Por Luciene Azevedo
Créditos da imagem: Nude with Skeleton- Marina Abramovic
“A arte contemporânea deve ser analisada, não em termos estéticos, mas em termos de poética. Não a partir da perspectiva do consumidor de arte, mas a partir da perspectiva do produtor”. Leio a defesa de Boris Groys a favor do que considera uma virada necessária nos estudos sobre a arte hoje. Na visão do filósofo alemão, parece mais contemporâneo pensar as “práticas artísticas como transformações radicais que vão da estética à poética, mas especificamente na direção de uma autopoética, na direção da produção do próprio Eu público”.
A colocação parece uma resposta implícita à ideia de estética relacional de Nicolás Bourriaud que defende uma “forma de arte cujo substrato é dado pela intersubjetividade” entre observador e quadro. Ao chamar a atenção para a “produção de um efeito de visibilidade” percebido no gesto de muitos artistas contemporâneos, Groys rejeita entender esse movimento como pura “mercantilização do Eu”, pois acredita que parte do interesse da produção artística contemporânea reside na possibilidade que nos oferece de observar o movimento realizado pelo artista que vai “do interesse pelo mundo externo na direção da construção autopoética de seu próprio Eu”.
Interessado em analisar como os artistas desenham-se artisticamente, Groys retoma brevemente a história do design para pensar o “desenho de si” no qual os artistas parecem investidos hoje. Segundo o filósofo, a grande diferença entre o que chama de “artes aplicadas tradicionais” e o design moderno, fruto das vanguardas do início do século XX, está fundada na “oposição metafísica entre aparência e essência”, pois enquanto as primeiras prezam o caráter meramente utilitário e mercadológico do objeto, o desenho moderno, ou antidesenho, como o trata Groys, “quer eliminar e purificar tudo o que se acumulou na superfície” dos objetos a fim de permitir que o sujeito “seja capaz de descobrir as coisas por si mesmo”.

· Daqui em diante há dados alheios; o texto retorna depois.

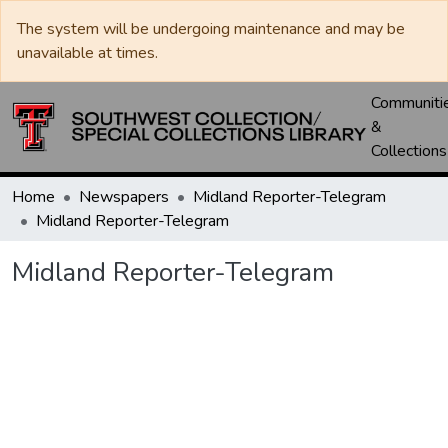
The system will be undergoing maintenance and may be
unavailable at times.
Communiti
&
Collections
Home
Newspapers
Midland Reporter-Telegram
Midland Reporter-Telegram
Midland Reporter-Telegram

Groys reconhece aí uma dimensão ética na qual os “consumidores assumem a responsabilidade por sua própria aparência e pelo desenho de suas vidas cotidianas”. Ao constatar que nossa época nos impinge a “obrigação do desenho de si”, Groys quer superar a dicotomia moderna entre a “desinteressada contemplação estética” e o “uso das coisas guiado pelo interesse” e recuperar a aliança entre ética, estética e política, entendendo a manifestação do Eu, do autodesenho de si como uma disposição que faz pensar o mundo.
Assim, o que Groys chama de autodesenho é a possibilidade de o próprio artista transformar-se em obra, expondo-se de uma “maneira radical ao olhar do outro”.
Se olhamos para a cena literária atual, consideramos ainda mais instigantes as provocações do filósofo alemão, pois empreendimentos como os de Ricardo Lísias ou Karl Ove Knausgaard, cada um à sua maneira, indicam que na relevância do papel do autor junto à sua produção está uma das chaves para compreender a reelaboração crítica do papel das artes hoje.